Abstract

Although recent methods in Unsupervised Domain Adaptation (UDA) have achieved success in segmenting rainy or snowy scenes by improving consistency, they face limitations when dealing with more challenging scenarios like foggy and night scenes. We argue that these prior methods excessively focus on weather-specific features in adverse scenes, which exacerbates the existing domain gaps. To address this issue, we propose a new metric to evaluate the severity of all adverse scenes and offer a novel perspective that enables task unification across all adverse scenarios. Our method focuses on Severity, allowing our model to learn more consistent features and facilitate domain distribution alignment, thereby alleviating domain gaps. Unlike the vague descriptions of consistency in previous methods, we introduce Cross-domain Consistency, which is quantified using the Structure Similarity Index Measure (SSIM) to measure the distance between the source and target domains.
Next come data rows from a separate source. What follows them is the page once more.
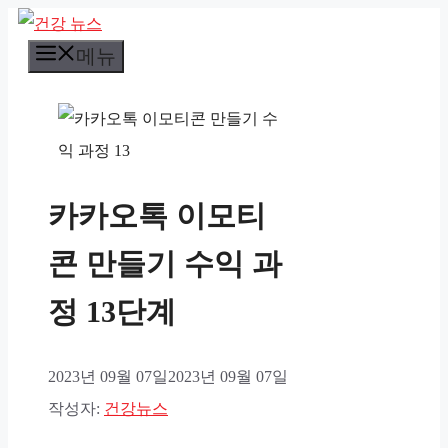
컨
메뉴
텐
츠
로
건
너
카카오톡 이모티
뛰
기
콘 만들기 수익 과
정 13단계
2023년 09월 07일
2023년 09월 07일
작성자:
건강뉴스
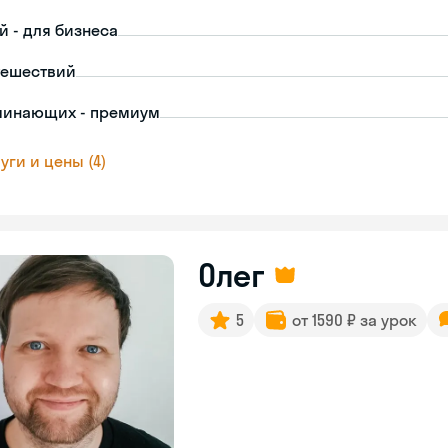
й - для бизнеса
тешествий
чинающих - премиум
уги и цены (4)
Олег
5
от 1590 ₽ за урок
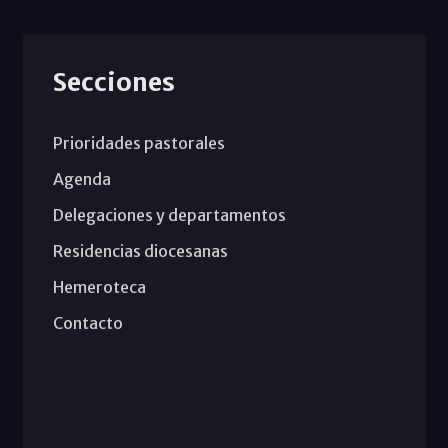
Secciones
Prioridades pastorales
Agenda
Delegaciones y departamentos
Residencias diocesanas
Hemeroteca
Contacto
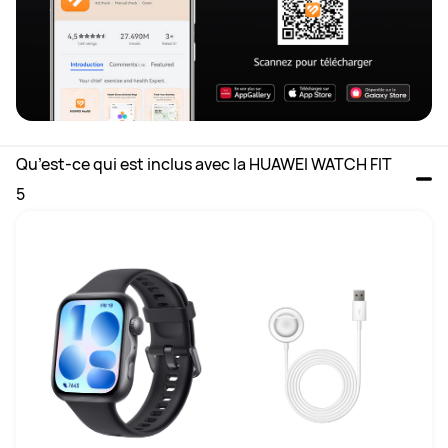
Qu’est-ce qui est inclus avec la HUAWEI WATCH FIT 
5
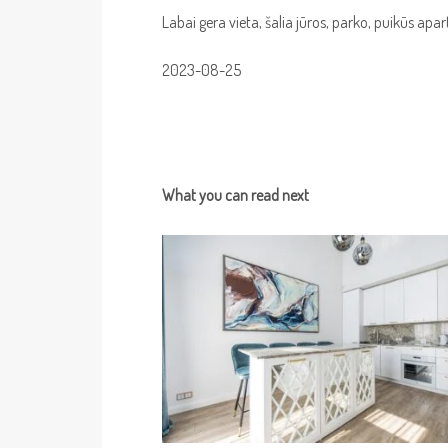
Labai gera vieta, šalia jūros, parko, puikūs apa
2023-08-25
What you can read next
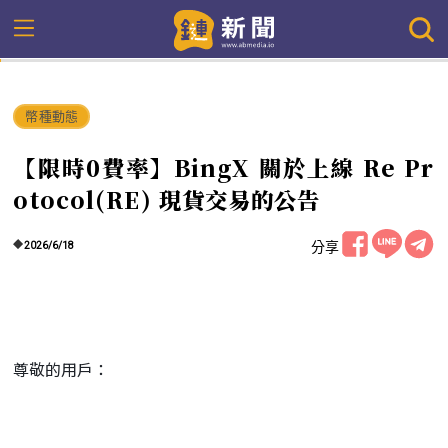
幣種動態
【限時0費率】BingX 關於上線 Re Pr
otocol(RE) 現貨交易的公告
分享
2026/6/18
尊敬的用戶：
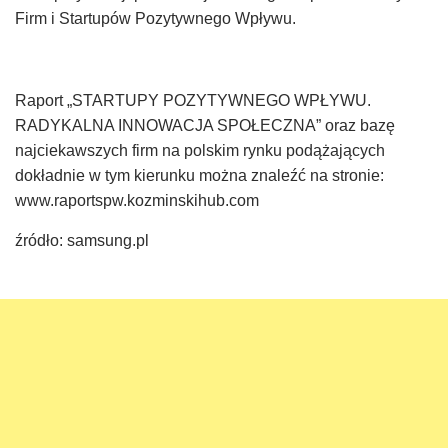
Firm i Startupów Pozytywnego Wpływu.
Raport „STARTUPY POZYTYWNEGO WPŁYWU.
RADYKALNA INNOWACJA SPOŁECZNA” oraz bazę
najciekawszych firm na polskim rynku podążających
dokładnie w tym kierunku można znaleźć na stronie:
www.raportspw.kozminskihub.com
źródło: samsung.pl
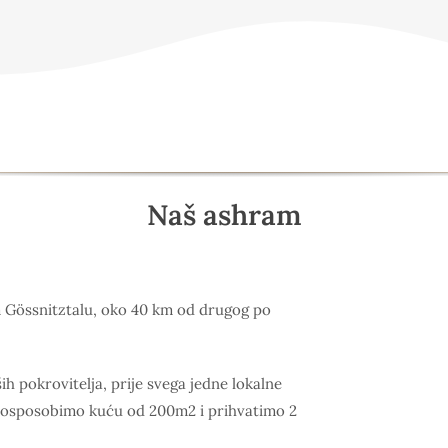
Naš ashram
m Gössnitztalu, oko 40 km od drugog po
ših pokrovitelja, prije svega jedne lokalne
 osposobimo kuću od 200m2 i prihvatimo 2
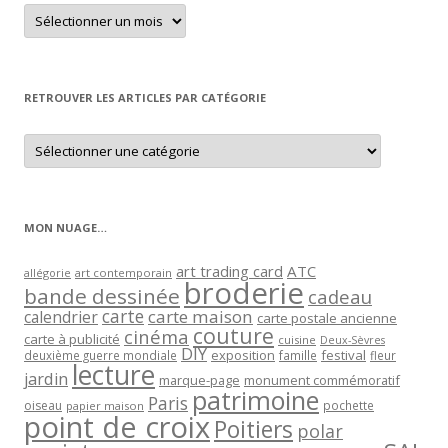
Retrouver
un
article
par
mois
RETROUVER LES ARTICLES PAR CATÉGORIE
Retrouver
les
articles
par
catégorie
MON NUAGE…
art trading card
ATC
allégorie
art contemporain
broderie
bande dessinée
cadeau
carte
carte maison
calendrier
carte postale ancienne
couture
cinéma
carte à publicité
cuisine
Deux-Sèvres
DIY
exposition
festival
famille
deuxième guerre mondiale
fleur
lecture
jardin
marque-page
monument commémoratif
patrimoine
Paris
oiseau
papier maison
pochette
point de croix
Poitiers
polar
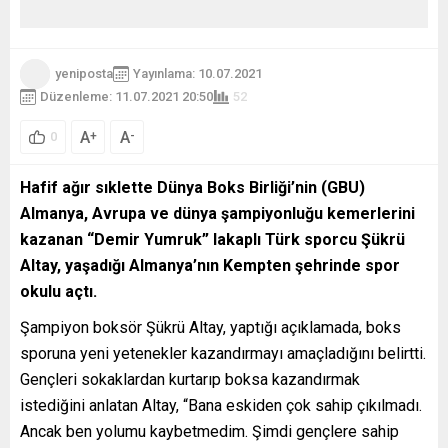
yeniposta
Yayınlama: 10.07.2021
Düzenleme: 11.07.2021 20:50
52
A
A
+
-
0
Hafif ağır sıklette Dünya Boks Birliği
’
nin (GBU)
Almanya, Avrupa ve dünya şampiyonluğu kemerlerini
kazanan “Demir Yumruk” lakaplı Türk sporcu Şükrü
Altay, yaşadığı Almanya’nın Kempten şehrinde spor
okulu açtı.
Şampiyon boksör Şükrü Altay, yaptığı açıklamada, boks
sporuna yeni yetenekler kazandırmayı amaçladığını belirtti.
Gençleri sokaklardan kurtarıp boksa kazandırmak
istediğini anlatan Altay, “Bana eskiden çok sahip çıkılmadı.
Ancak ben yolumu kaybetmedim. Şimdi gençlere sahip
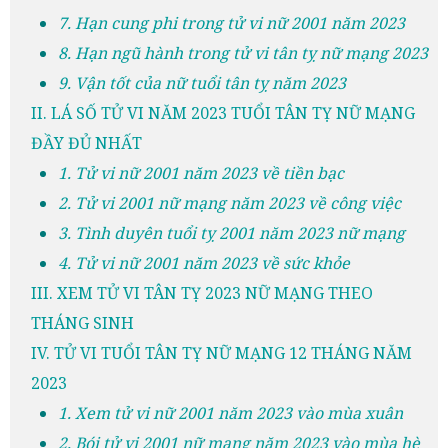
7. Hạn cung phi trong tử vi nữ 2001 năm 2023
8. Hạn ngũ hành trong tử vi tân tỵ nữ mạng 2023
9. Vận tốt của nữ tuổi tân tỵ năm 2023
II. LÁ SỐ TỬ VI NĂM 2023 TUỔI TÂN TỴ NỮ MẠNG
ĐẦY ĐỦ NHẤT
1. Tử vi nữ 2001 năm 2023 về tiền bạc
2. Tử vi 2001 nữ mạng năm 2023 về công việc
3. Tình duyên tuổi tỵ 2001 năm 2023 nữ mạng
4. Tử vi nữ 2001 năm 2023 về sức khỏe
III. XEM TỬ VI TÂN TỴ 2023 NỮ MẠNG THEO
THÁNG SINH
IV. TỬ VI TUỔI TÂN TỴ NỮ MẠNG 12 THÁNG NĂM
2023
1. Xem tử vi nữ 2001 năm 2023 vào mùa xuân
2. Bói tử vi 2001 nữ mạng năm 2023 vào mùa hè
Specifically, our unified model consists of two key modules: the Merging Style Augmentation Module (MSA) and the Severity Perception Mask Module (SPM). The MSA module transforms all adverse scenes into augmented scenes, effectively eliminating weather-specific features and enhancing Cross-domain Consistency. The SPM module incorporates a Severity Perception mechanism, guiding a Mask operation that enables our model to learn highly consistent features from the augmented scenes. Our unified framework, named PASS (Parsing All adverSe Scenes), achieves significant performance improvements over state-of-the-art methods on widely-used benchmarks for all adverse scenes. Notably, the performance of PASS is superior to Semi-Unified models and even surpasses weather-specific models.